Nevertheless, the fax had several disadvantages – having a second telephone line was expensive, and having the machine work off a single line was often inconvenient. The print faded quite quickly, making storage difficult and a ‘junk fax’ – where an enormous screed of unsolicited material was sent – wasted expensive paper. Email has more or less wiped out the fax, although some businesses still carry a fax number; I doubt that many individuals do.

Email, whereby simple messages or long ones accompanied by large documents can be sent and received immediately still appears almost magical to me. It’s hard to see what could replace it. Texting, I should think, complements rather than supersedes it.

The manual typewriter was a marvellous innovation in its day with many benefits, including speed of composition over handwriting. Still better was the electric typewriter. It was a joy to have the carriage moved automatically and for there to be a correction function. The golf ball, replacing the sometimes troublesome arms of the manual keys, seemed the last word in efficiency. With the lighter touch required for the keyboard, electric typewriters were easier on the back.

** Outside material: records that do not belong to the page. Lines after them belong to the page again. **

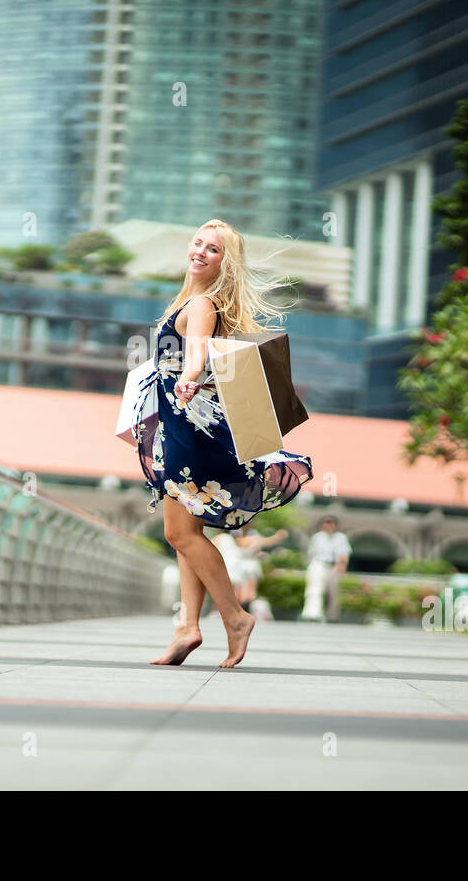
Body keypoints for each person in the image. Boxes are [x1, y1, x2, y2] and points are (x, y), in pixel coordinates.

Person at [133, 219, 313, 667]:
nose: (200, 252)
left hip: (188, 427)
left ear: (224, 262)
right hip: (181, 426)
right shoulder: (193, 300)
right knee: (186, 532)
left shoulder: (202, 304)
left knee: (179, 532)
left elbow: (195, 352)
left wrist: (189, 379)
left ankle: (233, 617)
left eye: (212, 249)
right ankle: (188, 627)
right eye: (197, 243)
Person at [212, 524, 288, 612]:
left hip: (228, 565)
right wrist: (278, 536)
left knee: (229, 590)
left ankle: (226, 611)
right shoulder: (238, 539)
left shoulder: (226, 538)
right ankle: (236, 611)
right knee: (241, 591)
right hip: (237, 566)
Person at [302, 516, 350, 623]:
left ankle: (332, 616)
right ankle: (312, 613)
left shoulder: (340, 537)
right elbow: (312, 553)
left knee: (333, 592)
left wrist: (342, 565)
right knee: (315, 588)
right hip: (319, 563)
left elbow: (344, 552)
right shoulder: (317, 537)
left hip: (333, 565)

The word processor of course dealt the death blow to the electric typewriter. I remember a friend coming back from his time at Stanford University in California in the mid-1970s, where he had held a scholarship that used to be available to Australian writers. He sang the praises of the machine, of which there were only a few at the university, and time on them had to be booked.

In a recent interview Michael Rowbotham conducted with US crime writer Michael Connelly at the Sydney Writers Festival, Connelly said that he’d never written on anything but a computer. He started his journalistic career in 1980, so evidently computers for writing had become widely available in the US between the mid-1970s and the end of the decade – a rapid takeover, as those of us working in newspapers in that period experienced.

Gone were the typewriters upended on the desks when not in use to provide more space and the triple-decker octavo copy paper. I wrote the first three Cliff Hardy books on typewriters but on computers ever after. ‘Primitive’, as Connelly described the early machines, they certainly were with their floppy discs and limited functions. Printing, with roller-fed perforated paper, could be a nightmare.

Advances since then have been many – all, I believe, reducing the physical effort of writing and letting the imagination work more freely. It’s hard to imagine what further improvements are possible. Computerised voice recognition systems have been around for some time and are presumably improving. An advertisement for one such system claimed that it enabled thoughts to become words instantly. It may be that young writers will embrace this technology but I prefer thoughts to become words via my fingers.

I’ve heard of writers, some very successful, who prefer to compose in longhand. This implies being able to read one’s own writing, which not all of us can. One thing I feel fairly sure of, no one who has written a book on a word processor has ever gone back to pen and ink.